Thornton, Ont. resident Stephen Byron engineered the filly’s elim victory and will be back in the race bike on Saturday. Parkinson says so long as the veteran reinsman can keep Twin B Sensation settled before the race, she should be in the hunt for a share of the $130,000 purse.
“Once the gate folds I don’t have any worries about her, it’s prior to that, in the post parade and stuff, she’s a handful. Once the gate gets going she probably won’t be too bad,” he explained.
Parkinson has been buying yearlings with Bax for almost two decades and the partners have enjoyed their fair share of success in the Ontario Sires Stakes program, campaigning stars like Northern Bailey ($963,285) and Oaklea Omega ($449,172).
“We always had cheap horses years ago at Georgian, and we’d try and play with it ourselves and do that kind of stuff. Then once you get a little taste of the babies when they do well, it’s pretty hard to go back to the other stuff,” explained Parkinson, whose late father, Brian, introduced him to harness racing. “If I can’t dream that maybe this is the one when I’m sitting in a bike behind one jogging, because I train a bit myself at my own farm, then I don’t want to do it. To each his own, but you buy the dream, that’s why we do it.”
Trainer Gary Lance and his partners Trevor Lance and Sandy Moulton of Port Perry, Ont. and Brian Samis of Uxbridge, Ont. may have to wait until August to realize their dream of posing with a Gold final trophy.
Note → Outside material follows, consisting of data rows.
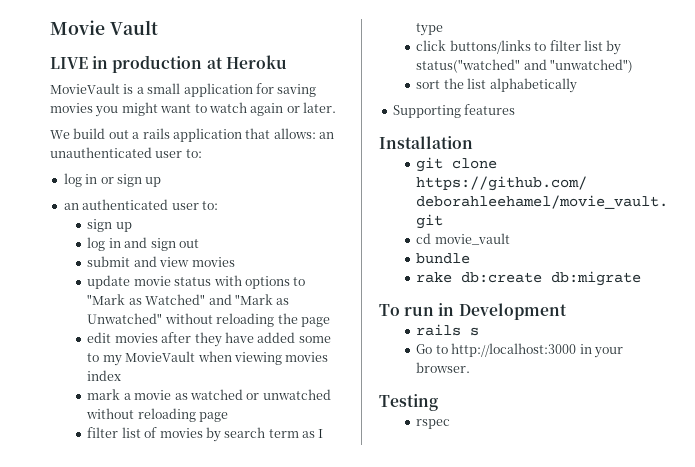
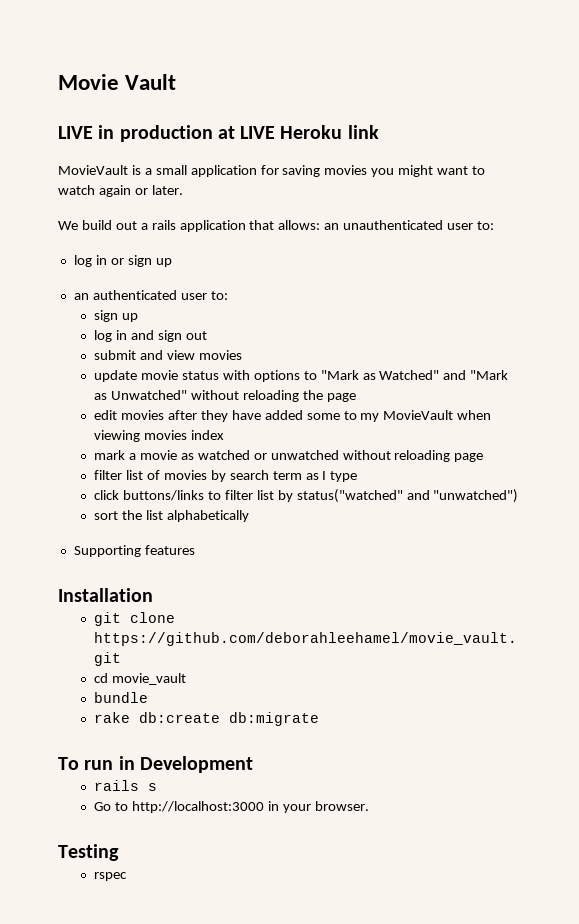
(223, 63) none -> [240,126,276,139] LIVE
(287, 62) none -> [347,125,379,139] link

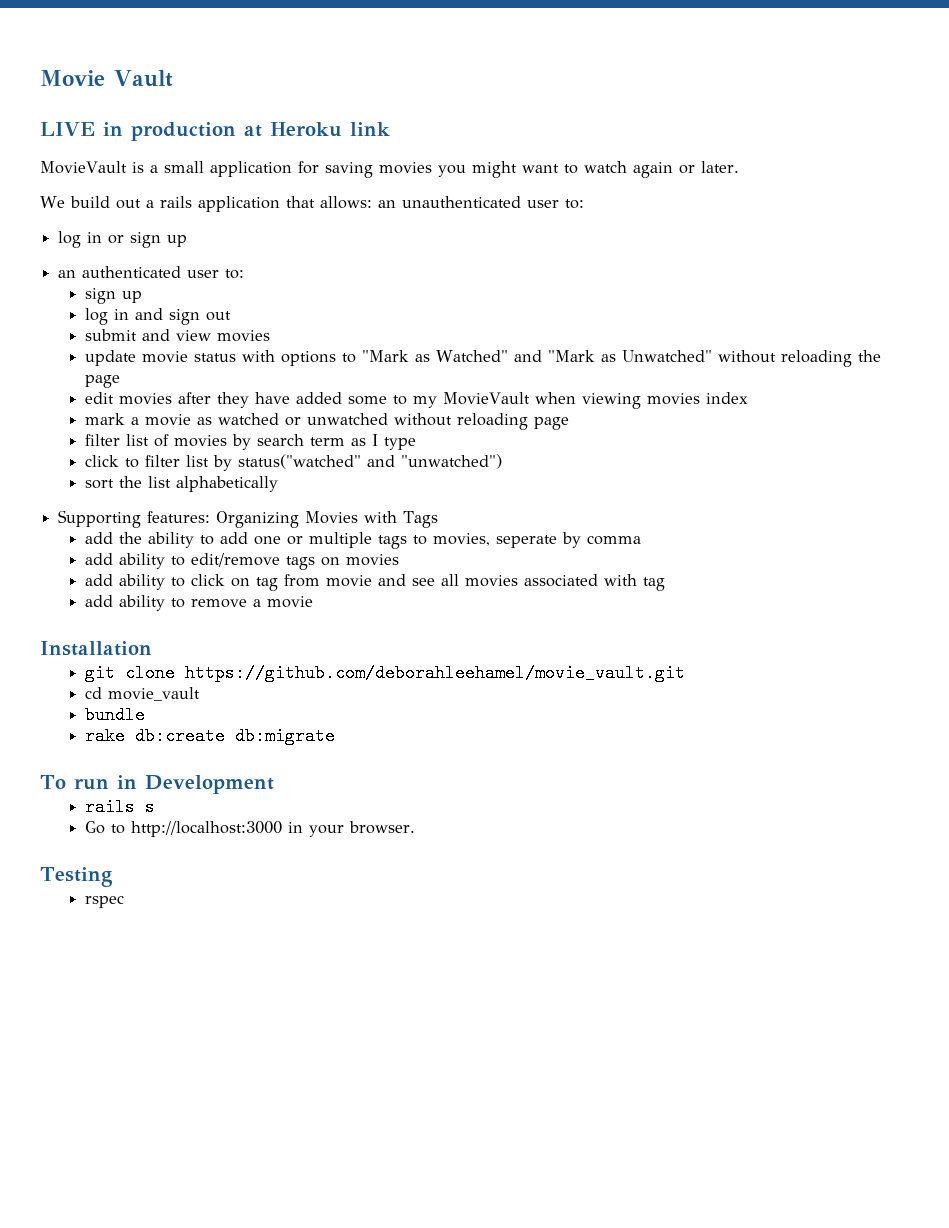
[240,126,276,139] LIVE -> (262, 131) none
[123,490,205,501] buttons/links -> (119, 461) none
[144,545,195,555] features -> [147,511,439,528] [84,532,641,549] [84,553,399,570] [84,574,665,591] [84,595,313,611] features: Organizing Movies with Tags // add the ability to add one or multiple tags to movies, seperate by comma // add ability to edit/remove tags on movies // add ability to click on tag from movie and see all movies associated with tag // add ability to remove a movie

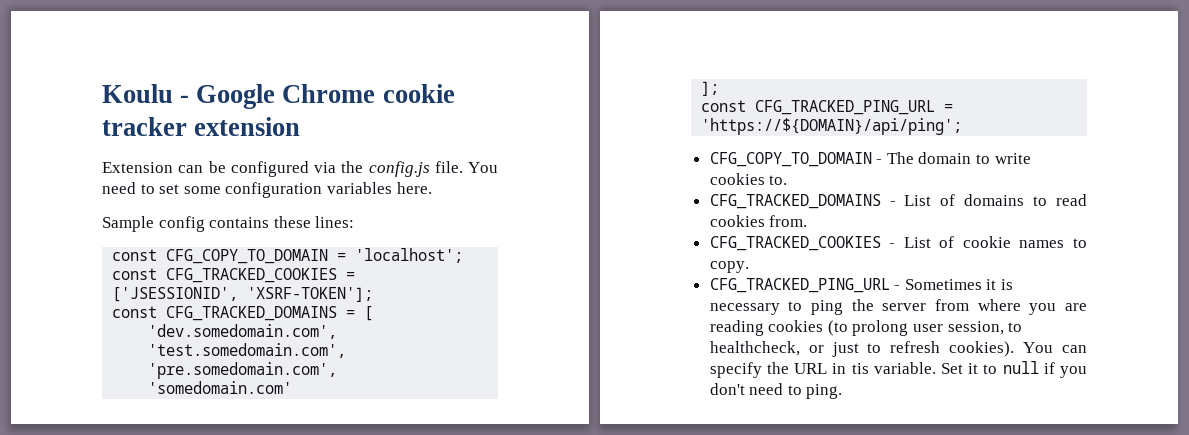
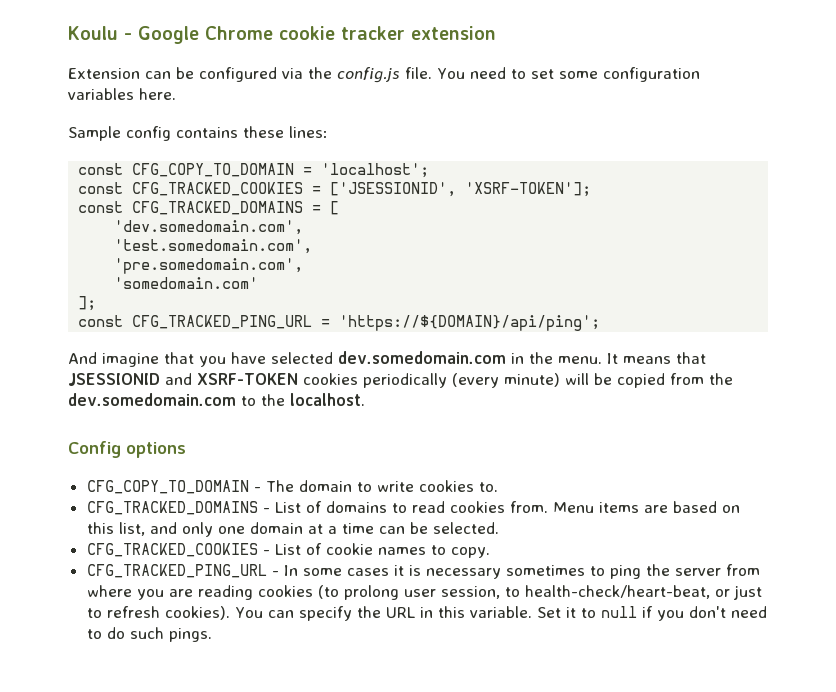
(963, 126) none -> [68,351,706,367] [68,373,733,388] [68,393,365,406] [68,441,186,458] // And imagine that you have selected dev.somedomain.com in the menu. It means that JSESSIONID and XSRF-TOKEN cookies periodically (every minute) will be copied from the dev.somedomain.com to the localhost. // Config options
(808, 221) none -> [552,501,740,513] [86,522,499,537] Menu items are based on this list, and only one domain at a time can be selected.
[904,279,982,290] Sometimes -> [283,565,389,576] In some cases
(780, 309) none -> [505,565,585,576] sometimes
[709,341,800,356] healthcheck, -> [524,585,710,599] health-check/heart-beat,
[851,363,869,374] tis -> [437,606,465,618] this
[806,384,843,399] ping. -> [106,627,212,642] do such pings.

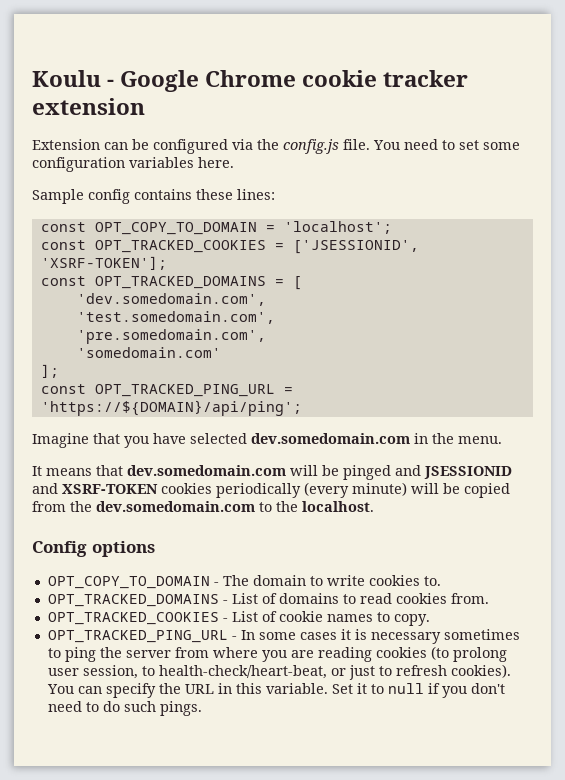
[132,163,295,177] CFG_COPY_TO_DOMAIN -> [94,222,257,235] OPT_COPY_TO_DOMAIN
[132,182,304,196] CFG_TRACKED_COOKIES -> [94,240,266,253] OPT_TRACKED_COOKIES
[132,201,304,215] CFG_TRACKED_DOMAINS -> [94,276,266,289] OPT_TRACKED_DOMAINS
[132,315,313,329] CFG_TRACKED_PING_URL -> [94,384,275,397] OPT_TRACKED_PING_URL
[68,352,159,367] And imagine -> [32,433,89,448] Imagine
(602, 360) none -> (502, 440) //
(706, 358) none -> [127,465,421,480] dev.somedomain.com will be pinged and
[86,480,249,494] CFG_COPY_TO_DOMAIN -> [47,576,210,589] OPT_COPY_TO_DOMAIN
[86,501,258,515] CFG_TRACKED_DOMAINS -> [47,594,219,607] OPT_TRACKED_DOMAINS
[552,501,740,513] [86,522,499,537] [86,543,258,557] Menu items are based on this list, and only one domain at a time can be selected. // CFG_TRACKED_COOKIES -> [47,612,219,625] // OPT_TRACKED_COOKIES
[86,564,267,578] CFG_TRACKED_PING_URL -> [47,630,228,643] OPT_TRACKED_PING_URL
After winning his Gold elim in a personal best 1:55.3 their three-year-old trotting gelding Cold Certified developed some foot soreness.
Lance is hoping they are simply dealing with a pus pocket in the trotter’s sole which will be resolved before Saturday, but if things do not improve the gelding will have to skip the Gold final.
“I’m hoping that he’ll be 100 per cent by Saturday, but I can’t guarantee it,” said Lance, a resident of Port Perry, Ont. “In order to compete with Il Mago and Prestidigitator he’s got to be close to 100 per cent.”
Cold Certified is slated to start from Post 4 on Saturday, with the other elimination winner Prestidigitator getting Post 2 and reigning Gold final champion Il Mago starting from Post 7.
The three-year-old trotting colts will open the stakes action at Georgian Downs on Saturday, battling for their $130,000 purse in Race 4. The pacing fillies compete in Race 5, the trotting fillies in Race 6 and the pacing colts in Race 8. In addition to the Gold finals, the Gold Rush program also features $160,000 finals of the Masters Series for aged pacers and trotters in Races 7, 9, 10 and 11.
In addition to the on-track excitement, fans will also enjoy all the trackside entertainment they have come to anticipate on Gold Rush night — western music and entertainment, games, contests, children’s activities, free photographs with a celebrity horse, horse and buggy rides and much more, along with the eagerly anticipated 'Golden Bucket' contest, where one lucky fan will hope to select the bucket containing $100,000.
This year’s edition of the Gold Rush gets under way at 7:25 pm on Saturday, July 7.